Weight has it’s own special concerns that can lead to devastating health issues and pain. But it doesn’t define who that person is. It’s impossible not to immediately judge someone on their appearance. It’s human nature. Age, size, color, ethnicity, clothing, style, speech, bearing, attitude cement an immediate impression that is all too frequently hard to change.
Studies show it only takes a tenth of a second to relegate someone to the yeas or nays. How can that possibly be an accurate measure of a future relationship? How many times has that stunning beauty or incredible hunk lost their luster and the less perfect shined greater the more time was invested?
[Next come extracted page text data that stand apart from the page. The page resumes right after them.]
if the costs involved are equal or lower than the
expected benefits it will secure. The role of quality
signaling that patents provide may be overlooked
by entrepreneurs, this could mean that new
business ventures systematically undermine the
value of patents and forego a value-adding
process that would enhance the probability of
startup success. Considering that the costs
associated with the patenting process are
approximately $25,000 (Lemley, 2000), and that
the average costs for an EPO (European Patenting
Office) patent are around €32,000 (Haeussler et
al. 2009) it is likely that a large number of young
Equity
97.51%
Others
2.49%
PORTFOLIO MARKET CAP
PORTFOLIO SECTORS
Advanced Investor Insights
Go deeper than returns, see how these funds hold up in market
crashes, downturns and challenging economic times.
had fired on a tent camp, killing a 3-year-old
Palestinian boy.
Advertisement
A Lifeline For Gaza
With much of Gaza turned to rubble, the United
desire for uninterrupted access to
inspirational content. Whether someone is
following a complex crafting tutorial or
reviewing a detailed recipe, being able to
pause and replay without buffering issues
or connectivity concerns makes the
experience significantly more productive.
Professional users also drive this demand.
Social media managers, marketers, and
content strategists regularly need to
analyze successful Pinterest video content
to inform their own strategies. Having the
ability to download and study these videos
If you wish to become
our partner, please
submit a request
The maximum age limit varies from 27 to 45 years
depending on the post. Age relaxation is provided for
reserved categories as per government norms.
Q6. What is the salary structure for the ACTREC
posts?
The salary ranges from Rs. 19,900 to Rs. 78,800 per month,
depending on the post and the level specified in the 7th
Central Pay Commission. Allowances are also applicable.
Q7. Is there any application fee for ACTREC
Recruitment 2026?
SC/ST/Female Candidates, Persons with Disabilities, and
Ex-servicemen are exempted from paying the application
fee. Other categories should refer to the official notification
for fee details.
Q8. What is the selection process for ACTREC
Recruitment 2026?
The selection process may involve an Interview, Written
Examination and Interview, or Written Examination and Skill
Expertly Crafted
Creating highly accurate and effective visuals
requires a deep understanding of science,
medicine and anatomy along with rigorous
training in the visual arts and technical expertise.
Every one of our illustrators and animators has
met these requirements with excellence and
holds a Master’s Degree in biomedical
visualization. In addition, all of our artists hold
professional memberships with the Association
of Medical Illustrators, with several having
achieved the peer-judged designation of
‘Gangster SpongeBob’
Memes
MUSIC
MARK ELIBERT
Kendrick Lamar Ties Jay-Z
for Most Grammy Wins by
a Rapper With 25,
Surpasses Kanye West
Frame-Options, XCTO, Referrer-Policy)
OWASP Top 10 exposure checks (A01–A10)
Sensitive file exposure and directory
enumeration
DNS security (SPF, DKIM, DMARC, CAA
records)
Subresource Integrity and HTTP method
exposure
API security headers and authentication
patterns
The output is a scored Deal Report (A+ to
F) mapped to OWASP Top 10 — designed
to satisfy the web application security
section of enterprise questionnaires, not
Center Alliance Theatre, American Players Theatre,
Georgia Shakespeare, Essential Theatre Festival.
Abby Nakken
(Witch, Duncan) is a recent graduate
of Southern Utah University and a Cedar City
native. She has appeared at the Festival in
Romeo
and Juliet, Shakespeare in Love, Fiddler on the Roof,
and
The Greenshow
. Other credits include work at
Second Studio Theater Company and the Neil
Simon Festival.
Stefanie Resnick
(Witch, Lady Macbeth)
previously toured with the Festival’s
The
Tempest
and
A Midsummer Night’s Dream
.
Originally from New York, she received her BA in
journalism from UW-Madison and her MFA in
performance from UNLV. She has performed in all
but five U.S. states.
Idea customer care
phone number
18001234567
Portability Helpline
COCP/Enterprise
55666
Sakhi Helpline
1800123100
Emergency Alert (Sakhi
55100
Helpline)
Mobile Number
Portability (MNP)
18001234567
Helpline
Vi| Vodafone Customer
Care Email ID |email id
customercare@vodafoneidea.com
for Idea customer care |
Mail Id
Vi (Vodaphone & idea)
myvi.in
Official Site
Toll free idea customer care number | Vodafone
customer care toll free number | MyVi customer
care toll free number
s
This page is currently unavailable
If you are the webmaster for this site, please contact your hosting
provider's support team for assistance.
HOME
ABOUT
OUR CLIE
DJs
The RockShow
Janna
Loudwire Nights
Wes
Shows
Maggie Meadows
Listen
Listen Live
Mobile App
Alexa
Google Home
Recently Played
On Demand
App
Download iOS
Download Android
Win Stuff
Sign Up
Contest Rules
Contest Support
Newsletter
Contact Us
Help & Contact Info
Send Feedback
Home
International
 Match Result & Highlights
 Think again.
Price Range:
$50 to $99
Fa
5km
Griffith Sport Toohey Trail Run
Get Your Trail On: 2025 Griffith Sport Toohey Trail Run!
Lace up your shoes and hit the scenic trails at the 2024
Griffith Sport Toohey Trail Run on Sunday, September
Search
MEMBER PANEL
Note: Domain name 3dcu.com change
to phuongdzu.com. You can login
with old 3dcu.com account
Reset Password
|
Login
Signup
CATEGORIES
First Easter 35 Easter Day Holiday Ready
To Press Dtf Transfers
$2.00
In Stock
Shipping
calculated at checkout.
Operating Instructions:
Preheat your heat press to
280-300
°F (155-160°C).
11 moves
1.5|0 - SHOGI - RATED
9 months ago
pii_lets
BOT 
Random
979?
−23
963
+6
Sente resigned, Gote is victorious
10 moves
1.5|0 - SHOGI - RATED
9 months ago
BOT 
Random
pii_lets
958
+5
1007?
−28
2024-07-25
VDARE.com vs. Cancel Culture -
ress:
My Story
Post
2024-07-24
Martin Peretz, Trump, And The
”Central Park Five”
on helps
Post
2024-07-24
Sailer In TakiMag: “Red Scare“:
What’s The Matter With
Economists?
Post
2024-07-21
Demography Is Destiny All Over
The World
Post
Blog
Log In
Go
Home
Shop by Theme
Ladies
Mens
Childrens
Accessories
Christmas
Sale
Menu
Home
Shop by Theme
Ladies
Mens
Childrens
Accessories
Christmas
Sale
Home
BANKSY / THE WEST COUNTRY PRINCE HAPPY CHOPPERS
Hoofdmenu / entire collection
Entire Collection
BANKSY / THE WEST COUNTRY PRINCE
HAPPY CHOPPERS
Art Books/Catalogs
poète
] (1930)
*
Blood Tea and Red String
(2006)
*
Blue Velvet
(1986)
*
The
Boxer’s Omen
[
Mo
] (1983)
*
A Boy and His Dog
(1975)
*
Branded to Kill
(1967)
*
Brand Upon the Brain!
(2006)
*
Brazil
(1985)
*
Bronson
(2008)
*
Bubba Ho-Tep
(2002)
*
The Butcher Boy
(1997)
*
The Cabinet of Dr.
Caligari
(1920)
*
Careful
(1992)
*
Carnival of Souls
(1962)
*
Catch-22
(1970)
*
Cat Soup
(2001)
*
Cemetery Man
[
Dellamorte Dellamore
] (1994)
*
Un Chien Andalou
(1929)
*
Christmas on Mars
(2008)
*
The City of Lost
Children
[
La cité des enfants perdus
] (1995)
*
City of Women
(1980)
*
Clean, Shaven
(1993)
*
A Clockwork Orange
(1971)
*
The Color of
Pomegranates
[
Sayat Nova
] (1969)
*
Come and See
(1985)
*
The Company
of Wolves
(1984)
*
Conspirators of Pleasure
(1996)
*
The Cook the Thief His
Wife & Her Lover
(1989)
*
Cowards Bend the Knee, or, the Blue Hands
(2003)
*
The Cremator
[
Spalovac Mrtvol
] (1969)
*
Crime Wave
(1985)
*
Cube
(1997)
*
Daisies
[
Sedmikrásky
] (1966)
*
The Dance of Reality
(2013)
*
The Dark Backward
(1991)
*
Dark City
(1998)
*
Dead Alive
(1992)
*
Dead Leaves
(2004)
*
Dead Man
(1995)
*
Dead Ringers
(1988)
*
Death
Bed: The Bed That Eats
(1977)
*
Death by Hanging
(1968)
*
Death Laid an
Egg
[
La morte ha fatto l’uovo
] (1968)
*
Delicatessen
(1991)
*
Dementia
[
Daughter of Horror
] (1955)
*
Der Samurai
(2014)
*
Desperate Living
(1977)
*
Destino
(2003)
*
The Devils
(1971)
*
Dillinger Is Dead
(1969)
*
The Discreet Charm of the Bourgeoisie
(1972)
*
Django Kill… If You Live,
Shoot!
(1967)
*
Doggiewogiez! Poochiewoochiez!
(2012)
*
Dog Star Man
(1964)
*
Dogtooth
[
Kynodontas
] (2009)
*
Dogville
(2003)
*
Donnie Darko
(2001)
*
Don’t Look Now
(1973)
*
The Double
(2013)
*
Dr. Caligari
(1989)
When we only see the surface, we miss the beauty and depth below. Most of us want genuine, caring, open people in our lives. It’s exhausting always feeling the need to present our best face. Never allowed to be human. Trying desperately to hide what we see as flaws. That’s what social media does. It takes a child and makes them want to morph into a gorgeous woman through makeup and photography, or waste hours editing a picture before posting it. Artificial poses and lighting replace spontaneity and fun. Those aren’t the standards we should be forcing on ourselves or others.
Remember your parents’ or grandparents’ pictures? Even in black and white they were breathtaking, evoking a time and place long gone, but not forgotten. One that spoke to me as a child was a picture of all the women on my mother’s side, grouped in the “parlor” from the early 1900’s. There were dozens. I could feel the energy and story behind each one from their stance, dress and look.
I have always said I learned far more from my daughter than I ever taught her. Watching her innocence and openness reminded me what adulthood extracts. We are so afraid of what others will think we deny ourselves possible opportunities. She made me see that the walls we work so diligently to erect don’t just keep others out, they lock us in.
Growing up she was an amazing icebreaker. Unaware of adult etiquette, she never hesitated to start a conversation. One time we were stuck in an airport waiting for an overdue plane. A little boy was sitting on the ground in front of his parents, playing with a truck. Next thing I knew my daughter sat across from him. Within an hour several kids in the area had gravitated to the “ play area.” Regardless of size, age, skin color, they all enjoyed each other’s company. That got the adults talking too.
Children always welcome the chance to meet someone new. All they ever need is an easy smile and an inviting “hi”. They aren’t shackled by adult rules. It’s time we stop fearing rejection for being ourselves. That day at the airport, through our children’s eyes, we finally stopped looking at what we saw and started seeing what we were looking at- wonderful people worth knowing.